Performing Log Transform on multiple columns


I have a large number of numerical columns which have a large skew. Before performing an analysis, I wish to transform these skewed columns via a log transform.

Here is an equivalent R code for what I'm looking for:

for (nm in names(train)[2:(length(names(train)) - 1)]) {
   sk <- abs(skewness(train[, nm]))
  if (sk > 5 & minval >= 0) {
    train[, nm] <- log1p(train[, nm])

Using Knime, I can grab all the skewed columns using the statistics node, however I only seem to be able to apply a math function one column at a time using the Math formula node inside a column list loop (with the column regex rename trick).

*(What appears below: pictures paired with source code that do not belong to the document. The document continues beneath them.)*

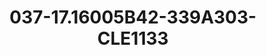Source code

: ---
title: 037-17.16005B42-339A303-CLE1133
image: 037-17.16005B42-339A303-CLE1133.jpg
brand: sposo
layout: vestito
---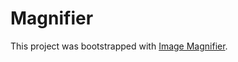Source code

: # Magnifier

This project was bootstrapped with [Image Magnifier](https://dev.to/anxiny/create-an-image-magnifier-with-react-3fd7).


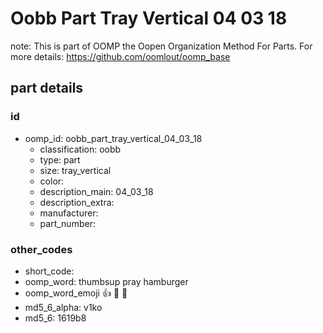 # Oobb Part Tray Vertical 04 03 18  

note: This is part of OOMP the Oopen Organization Method For Parts. For more details: https://github.com/oomlout/oomp_base

##  part details





### id
* oomp_id: oobb_part_tray_vertical_04_03_18
  * classification: oobb
  * type: part
  * size: tray_vertical
  * color: 
  * description_main: 04_03_18
  * description_extra: 
  * manufacturer: 
  * part_number: 

### other_codes
* short_code: 
* oomp_word: thumbsup pray hamburger
* oomp_word_emoji :thumbsup: :pray: :hamburger:
* md5_6_alpha: v1ko
* md5_6: 1619b8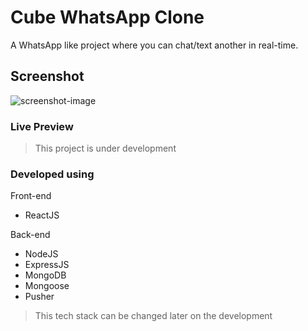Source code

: # Cube WhatsApp Clone
A WhatsApp like project where you can chat/text another in real-time.

## Screenshot
![screenshot-image](https://i.imgur.com/c8KB6Xl.png)

### Live Preview
> This project is under development

### Developed using

Front-end
- ReactJS

Back-end
- NodeJS
- ExpressJS
- MongoDB
- Mongoose
- Pusher

> This tech stack can be changed later on the development

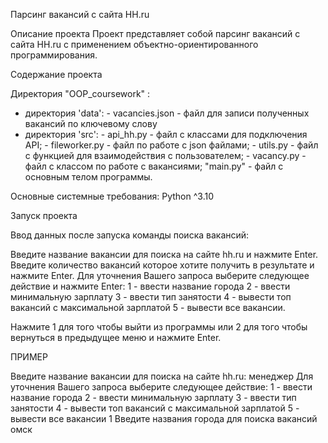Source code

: Парсинг вакансий с сайта HH.ru


Описание проекта
Проект представляет собой парсинг вакансий с сайта HH.ru с применением объектно-ориентированного программирования.


Содержание проекта

Директория "OOP_coursework" :

- директория 'data':
       - vacancies.json - файл для записи полученных вакансий по ключевому слову 
- директория 'src':
       - api_hh.py - файл с классами для подключения API;
       - fileworker.py - файл по работе с json файлами;
       - utils.py - файл с функцией для взаимодействия с пользователем;
       - vacancy.py - файл с классом по работе с вакансиями;
"main.py" - файл с основным телом программы.

Основные системные требования:
Python ^3.10

Запуск проекта

Ввод данных после запуска команды поиска вакансий:

Введите название вакансии для поиска на сайте hh.ru и нажмите Enter.
Введите количество вакансий которое хотите получить в результате и нажмите Enter.
Для уточнения Вашего запроса выберите следующее действие и нажмите Enter:
            1 - ввести название города
            2 - ввести минимальную зарплату
            3 - ввести тип занятости
            4 - вывести топ вакансий с максимальной зарплатой
            5 - вывести все вакансии.

Нажмите 1 для того чтобы выйти из программы или 2 для того чтобы вернуться в предыдущее меню и нажмите Enter.


ПРИМЕР

Введите название вакансии для поиска на сайте hh.ru: менеджер
Для уточнения Вашего запроса выберите следующее действие:
            1 - ввести название города
            2 - ввести минимальную зарплату
            3 - ввести тип занятости
            4 - вывести топ вакансий с максимальной зарплатой
            5 - вывести все вакансии
1
Введите названия города для поиска вакансий омск
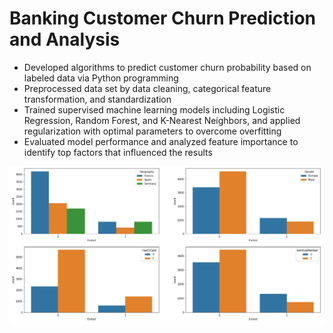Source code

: # Banking Customer Churn Prediction and Analysis
- Developed algorithms to predict customer churn probability based on labeled data via Python programming
- Preprocessed data set by data cleaning, categorical feature transformation, and standardization
- Trained supervised machine learning models including Logistic Regression, Random Forest, and K-Nearest Neighbors, and applied regularization with optimal parameters to overcome overfitting
- Evaluated model performance and analyzed feature importance to identify top factors that influenced the results

<img src="images/image_chart.PNG" />
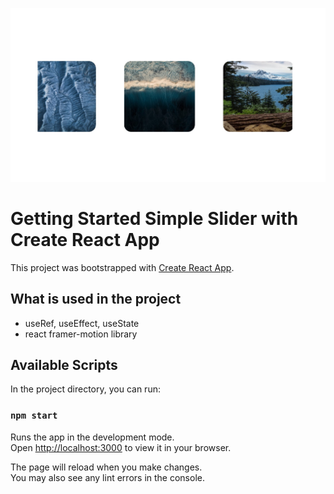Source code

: ![Design preview](./public/project-screen-readme.jpg)

# Getting Started Simple Slider with Create React App

This project was bootstrapped with [Create React App](https://github.com/facebook/create-react-app).

## What is used in the project

- useRef, useEffect, useState
- react framer-motion library

## Available Scripts

In the project directory, you can run:

### `npm start`

Runs the app in the development mode.\
Open [http://localhost:3000](http://localhost:3000) to view it in your browser.

The page will reload when you make changes.\
You may also see any lint errors in the console.
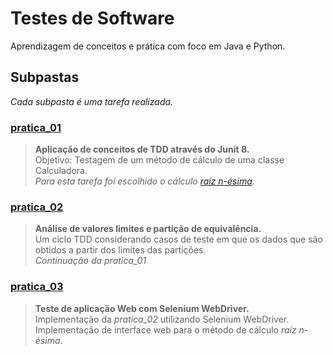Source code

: # Testes de Software
Aprendizagem de conceitos e prática com foco em Java e Python.

## Subpastas
_Cada subpasta é uma tarefa realizada._

### [pratica_01](/pratica_01)

> **Aplicação de conceitos de TDD através do Junit 8.** <br>
> Objetivo: Testagem de um método de cálculo de uma classe Calculadora. <br>
> _Para esta tarefa foi escolhido o cálculo [raíz n-ésima](https://en.wikipedia.org/wiki/Nth_root)._

### [pratica_02](/pratica_02)

> **Análise de valores limites e partição de equivalência.** <br>
> Um ciclo TDD considerando casos de teste em que os dados que são obtidos
> a partir dos limites das partições. <br>
> _Continuação da pratica_01_

### [pratica_03](/pratica_03)

> **Teste de aplicação Web com Selenium WebDriver.** <br>
> Implementação da _pratica_02_ utilizando Selenium WebDriver. <br>
> Implementação de interface web para o método de cálculo _raíz n-ésima_.

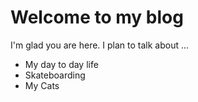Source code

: # Welcome to my blog

I'm glad you are here. I plan to talk about ...
- My day to day life
- Skateboarding
- My Cats
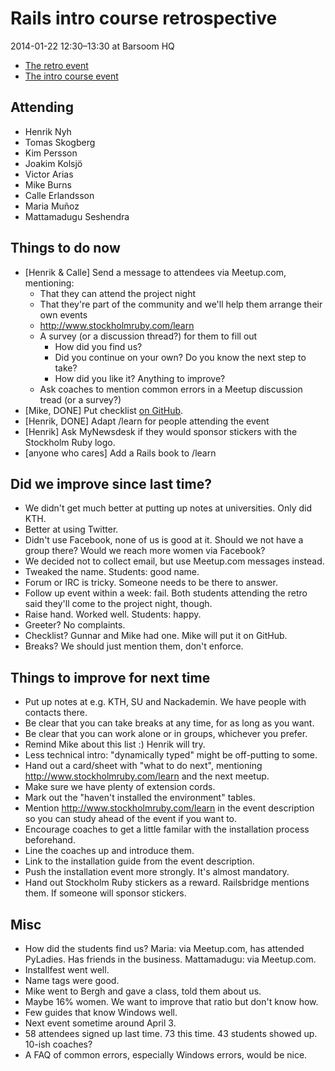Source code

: # Rails intro course retrospective
2014-01-22 12:30–13:30 at Barsoom HQ

* [The retro event](http://www.meetup.com/sthlmrb/events/161067432/)
* [The intro course event](http://www.meetup.com/sthlmrb/events/153113182/)

## Attending

- Henrik Nyh
- Tomas Skogberg
- Kim Persson
- Joakim Kolsjö
- Victor Arias
- Mike Burns
- Calle Erlandsson
- Maria Muñoz
- Mattamadugu Seshendra

## Things to do now

- [Henrik & Calle] Send a message to attendees via Meetup.com, mentioning:
  - That they can attend the project night
  - That they're part of the community and we'll help them arrange their own events
  - <http://www.stockholmruby.com/learn>
  - A survey (or a discussion thread?) for them to fill out
    - How did you find us?
    - Did you continue on your own? Do you know the next step to take?
    - How did you like it? Anything to improve?
  - Ask coaches to mention common errors in a Meetup discussion tread (or a survey?)
- [Mike, DONE] Put checklist [on GitHub](https://github.com/sthlmrb/texts/blob/master/checklists.md).
- [Henrik, DONE] Adapt /learn for people attending the event
- [Henrik] Ask MyNewsdesk if they would sponsor stickers with the Stockholm Ruby logo.
- [anyone who cares] Add a Rails book to /learn

## Did we improve since last time?

- We didn't get much better at putting up notes at universities. Only did KTH.
- Better at using Twitter.
- Didn't use Facebook, none of us is good at it. Should we not have a group there? Would we reach more women via Facebook?
- We decided not to collect email, but use Meetup.com messages instead.
- Tweaked the name. Students: good name.
- Forum or IRC is tricky. Someone needs to be there to answer.
- Follow up event within a week: fail. Both students attending the retro said they'll come to the project night, though.
- Raise hand. Worked well. Students: happy.
- Greeter? No complaints.
- Checklist? Gunnar and Mike had one. Mike will put it on GitHub.
- Breaks? We should just mention them, don't enforce.

## Things to improve for next time

- Put up notes at e.g. KTH, SU and Nackademin. We have people with contacts there.
- Be clear that you can take breaks at any time, for as long as you want.
- Be clear that you can work alone or in groups, whichever you prefer.
- Remind Mike about this list :) Henrik will try.
- Less technical intro: "dynamically typed" might be off-putting to some.
- Hand out a card/sheet with "what to do next", mentioning <http://www.stockholmruby.com/learn> and the next meetup.
- Make sure we have plenty of extension cords.
- Mark out the "haven't installed the environment" tables.
- Mention <http://www.stockholmruby.com/learn> in the event description so you can study ahead of the event if you want to.
- Encourage coaches to get a little familar with the installation process beforehand.
- Line the coaches up and introduce them.
- Link to the installation guide from the event description.
- Push the installation event more strongly. It's almost mandatory.
- Hand out Stockholm Ruby stickers as a reward. Railsbridge mentions them. If someone will sponsor stickers.

## Misc

- How did the students find us? Maria: via Meetup.com, has attended PyLadies. Has friends in the business. Mattamadugu: via Meetup.com.
- Installfest went well.
- Name tags were good.
- Mike went to Bergh and gave a class, told them about us.
- Maybe 16% women. We want to improve that ratio but don't know how.
- Few guides that know Windows well.
- Next event sometime around April 3.
- 58 attendees signed up last time. 73 this time. 43 students showed up. 10-ish coaches?
- A FAQ of common errors, especially Windows errors, would be nice.
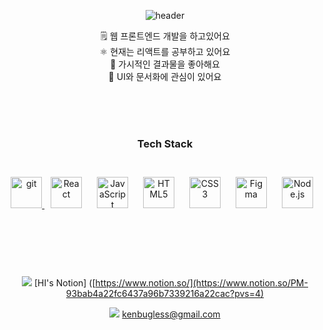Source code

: <div align="center"> 
  
![header](https://capsule-render.vercel.app/api?type=waving&color=0:9fa5d5,100:e8f5c8&height=300&section=header&text=Hi,%20I'm%20Hyunil%20⸝⸝•ᴗ•⸝⸝&&fontColor=f3e3d3&fontSize=60&animation=twinkling)
</div>

<div align="center">
  
  🗒️ 웹 프론트엔드 개발을 하고있어요 <br/>
  ⚛️ 현재는 리액트를 공부하고 있어요 <br/>
  👀 가시적인 결과물을 좋아해요 <br/>
  🎨 UI와 문서화에 관심이 있어요 <br/>
  
  <br/>
  <br/>  
  <br/>
  
### __Tech Stack__
<br/>
  <a href="https://docs.soliditylang.org/en" target="_blank" rel="noreferrer"> <img src="https://docs.soliditylang.org/en/v0.8.15/_static/logo.svg" alt="git" height="50"/> </a>
  <a href="https://reactjs.org/" target="_blank"><img style="margin: 10px" src="https://profilinator.rishav.dev/skills-assets/react-original-wordmark.svg" alt="React" height="50" /></a>
  <a href="https://www.javascript.com/" target="_blank"><img style="margin: 10px" src="https://profilinator.rishav.dev/skills-assets/javascript-original.svg" alt="JavaScript" height="50" /></a>
  <a href="https://en.wikipedia.org/wiki/HTML5" target="_blank"><img style="margin: 10px" src="https://profilinator.rishav.dev/skills-assets/html5-original-wordmark.svg" alt="HTML5" height="50" /></a>  
  <a href="https://www.w3schools.com/css/" target="_blank"><img style="margin: 10px" src="https://profilinator.rishav.dev/skills-assets/css3-original-wordmark.svg" alt="CSS3" height="50" /></a> 
  <a href="https://www.figma.com/" target="_blank"><img style="margin: 10px" src="https://profilinator.rishav.dev/skills-assets/figma-icon.svg" alt="Figma" height="50" /></a>  
  <a href="https://nodejs.org/" target="_blank"><img style="margin: 10px" src="https://profilinator.rishav.dev/skills-assets/nodejs-original-wordmark.svg" alt="Node.js" height="50" /></a> 
  
  <br/>
  <br/>
  <br/>
  <br/>
  <br/>
  <br/>


<img src="https://img.shields.io/badge/notion-455a64?style=flat-square&logo=notion&logoColor=white&?logoWidth=40"/> [HI's Notion] ([https://www.notion.so/](https://www.notion.so/PM-93bab4a22fc6437a96b7339216a22cac?pvs=4) <br>
  
<img src="https://img.shields.io/badge/gmail-556DB3?style=flat-square&logo=notion&logoColor=white&?logoWidth=40"/> <kenbugless@gmail.com>
<br/>
<br/>
<br/>
<br/>
</div>






















<!-- 🤔 My skill
----------------------

🌱 Programming Language

![HTML5](https://img.shields.io/badge/html5-%23E34F26.svg?style=for-the-badge&logo=html5&logoColor=white)
![CSS3](https://img.shields.io/badge/css3-%231572B6.svg?style=for-the-badge&logo=css3&logoColor=white)
![JavaScript](https://img.shields.io/badge/javascript-%23323330.svg?style=for-the-badge&logo=javascript&logoColor=%23F7DF1E)

🌱 DB & Server

![NodeJS](https://img.shields.io/badge/node.js-6DA55F?style=for-the-badge&logo=node.js&logoColor=white)

🌱 Framework&Library

![React](https://img.shields.io/badge/react-%2320232a.svg?style=for-the-badge&logo=react&logoColor=%2361DAFB)

🌱 Others

![Git](https://img.shields.io/badge/git-%23F05033.svg?style=for-the-badge&logo=git&logoColor=white)
![Notion](https://img.shields.io/badge/Notion-%23000000.svg?style=for-the-badge&logo=notion&logoColor=white)
![Slack](https://img.shields.io/badge/Slack-4A154B?style=for-the-badge&logo=slack&logoColor=white)

👉 More information

If you're curious about my activities, check it out here!🤗

👉 More information -->

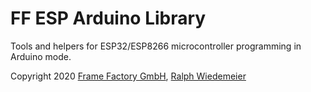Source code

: # FF ESP Arduino Library

Tools and helpers for ESP32/ESP8266 microcontroller programming in Arduino mode.

Copyright 2020 [Frame Factory GmbH](https://framefactory.ch), [Ralph Wiedemeier](https://about.me/ralphw)  
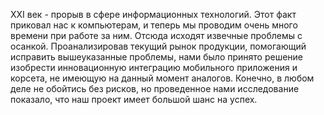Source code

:    XXI век - прорыв в сфере информационных технологий. Этот факт приковал нас к компьютерам, и теперь мы проводим очень много времени при работе за ним. Отсюда исходят извечные проблемы с осанкой.
   Проанализировав текущий рынок продукции, помогающий исправить вышеуказанные проблемы, нами было принято решение изобрести инновационную интеграцию мобильного приложения и корсета, не имеющую на данный момент аналогов. Конечно, в любом деле не обойтись без рисков, но проведенное нами исследование показало, что наш проект имеет большой шанс на успех.
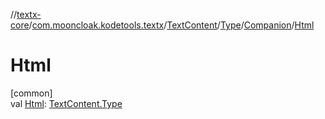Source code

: //[textx-core](../../../../../index.md)/[com.mooncloak.kodetools.textx](../../../index.md)/[TextContent](../../index.md)/[Type](../index.md)/[Companion](index.md)/[Html](-html.md)

# Html

[common]\
val [Html](-html.md): [TextContent.Type](../index.md)
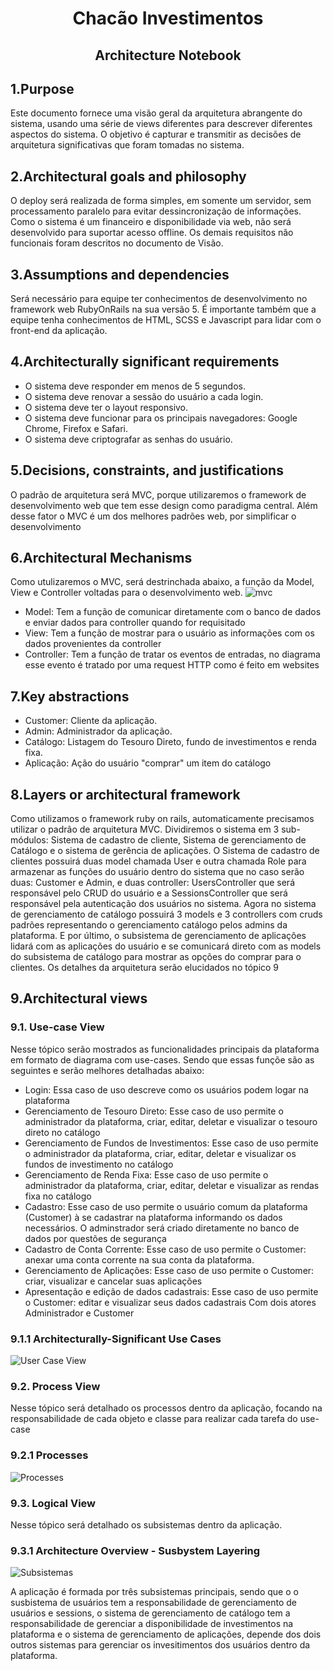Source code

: <h1 align="center">Chacão Investimentos</h1>
<h2 align="center">Architecture Notebook</h2>

## 1.Purpose

Este documento fornece uma visão geral da arquitetura abrangente do sistema, usando uma série de views diferentes para descrever diferentes aspectos do sistema. O objetivo é capturar e transmitir as decisões de arquitetura significativas que foram tomadas no sistema.

## 2.Architectural goals and philosophy
O deploy será realizada de forma simples, em somente um servidor, sem processamento paralelo para evitar dessincronização de informações. Como o sistema é um financeiro e disponibilidade via web, não será desenvolvido para suportar acesso offline. Os demais requisitos não funcionais foram descritos no documento de Visão.

## 3.Assumptions and dependencies
Será necessário para equipe ter conhecimentos de desenvolvimento no framework web RubyOnRails na sua versão 5. 
É importante também que a equipe tenha conhecimentos de HTML, SCSS e Javascript para lidar com o front-end da aplicação.

## 4.Architecturally significant requirements
- O sistema deve responder em menos de 5 segundos.
- O sistema deve renovar a sessão do usuário a cada login.
- O sistema deve ter o layout responsivo.
- O sistema deve funcionar para os principais navegadores: Google Chrome, Firefox e Safari.
- O sistema deve criptografar as senhas do usuário.

## 5.Decisions, constraints, and justifications
O padrão de arquitetura será MVC, porque utilizaremos o framework de desenvolvimento web que tem esse design como paradigma central. Além desse fator o MVC é um dos melhores padrões web, por simplificar o desenvolvimento

## 6.Architectural Mechanisms
Como utulizaremos o MVC, será destrinchada abaixo, a função da Model, View e Controller voltadas para o desenvolvimento web.
![mvc](https://img.portalgsti.com.br/cVaESgZSfs_B5NNehEEgYq3XVJ0=/708x0/https://www.portalgsti.com.br/media/uploads/fernandopalma/mvc.jpg)
- Model: Tem a função de comunicar diretamente com o banco de dados e enviar dados para controller quando for requisitado
- View: Tem a função de mostrar para o usuário as informações com os dados provenientes da controller
- Controller: Tem a função de tratar os eventos de entradas, no diagrama esse evento é tratado por uma request HTTP como é feito em websites

## 7.Key abstractions
- Customer: Cliente da aplicação.
- Admin: Administrador da aplicação.
- Catálogo: Listagem do Tesouro Direto, fundo de investimentos e renda fixa.
- Aplicação: Ação do usuário "comprar" um item do catálogo

## 8.Layers or architectural framework
Como utilizamos o framework ruby on rails, automaticamente precisamos utilizar o padrão de arquitetura MVC. Dividiremos o sistema em 3 sub-módulos: Sistema de cadastro de cliente, 
Sistema de gerenciamento de Catálogo e o sistema de gerência de aplicações. O Sistema de cadastro de clientes possuirá duas model chamada User e outra chamada Role para armazenar as 
funções do usuário dentro do sistema que no caso serão duas: Customer e Admin, e duas controller: UsersController que será responsável pelo CRUD do usuário e a SessionsController que 
será responsável pela autenticação dos usuários no sistema. Agora no sistema de gerenciamento de catálogo possuirá 3 models e 3 controllers  com cruds padrões representando o gerenciamento 
catálogo pelos admins da plataforma. E por último, o subsistema de gerenciamento de aplicações lidará com as aplicações do usuário e se comunicará direto com as models do subsistema de catálogo 
para mostrar as opções do comprar para o clientes. Os detalhes da arquitetura serão elucidados no tópico 9

## 9.Architectural views

### 9.1. Use-case View
Nesse tópico serão mostrados as funcionalidades principais da plataforma em formato de diagrama com use-cases. Sendo que essas funçõe são as seguintes e serão melhores detalhadas abaixo:
- Login: Essa caso de uso descreve como os usuários podem logar na plataforma
- Gerenciamento de Tesouro Direto: Esse caso de uso permite o administrador da plataforma, criar, editar, deletar e visualizar o tesouro direto no catálogo
- Gerenciamento de Fundos de Investimentos: Esse caso de uso permite o administrador da plataforma, criar, editar, deletar e visualizar os fundos de investimento no catálogo
- Gerenciamento de Renda Fixa: Esse caso de uso permite o administrador da plataforma, criar, editar, deletar e visualizar as rendas fixa no catálogo
- Cadastro: Esse caso de uso permite o usuário comum da plataforma (Customer) à se cadastrar na plataforma informando os dados necessários. O adminstrador será criado diretamente no banco de dados por questões de segurança
- Cadastro de Conta Corrente: Esse caso de uso permite o Customer: anexar uma conta corrente na sua conta da plataforma.
- Gerenciamento de Aplicações: Esse caso de uso permite o Customer: criar, visualizar e cancelar suas aplicações
- Apresentação e edição de dados cadastrais: Esse caso de uso permite o Customer: editar e visualizar seus dados cadastrais
Com dois atores Administrador e Customer

### 9.1.1 Architecturally-Significant Use Cases 
![User Case View](use_case_view.png)

### 9.2. Process View
Nesse tópico será detalhado os processos dentro da aplicação, focando na responsabilidade de cada objeto e classe para realizar cada tarefa do use-case

### 9.2.1 Processes
![Processes](process.png)

### 9.3. Logical View
Nesse tópico será detalhado os subsistemas dentro da aplicação.

### 9.3.1 Architecture Overview - Susbystem Layering
![Subsistemas](logical_view.png)

A aplicação é formada por três subsistemas principais, sendo que o o susbistema de usuários tem a responsabilidade de gerenciamento de usuários e sessions, o sistema de gerenciamento de catálogo 
tem a responsabilidade de gerenciar a disponibilidade de investimentos na plataforma e o sistema de gerenciamento de aplicações, depende dos dois outros sistemas para gerenciar os invesitimentos dos usuários dentro da plataforma.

For large numbers of columns (anything over 20 really) this takes a long time - several minutes up to hours when you get to hundreds of columns. The R code takes seconds.

Is there a quicker more efficient Knime way?


Just guessing here, but Unpivto / Log / Pivot might get it done - or one of the new GroupBy aggregation functions perhaps? "Sum of logs" sounds promising - the "RowID" node will provide a primary key if required.


I'm looking for the same thing. There must be a way to apply any simple transformation across many columns.  

I missed that the original question already used a column list loop. That's the answer to simply transforming variables one at a time. It's slow as he stated but a good example of it is in the KNIME Examples Server and it's called 03_Looping_over_all_columns_and_manipulation_of_each.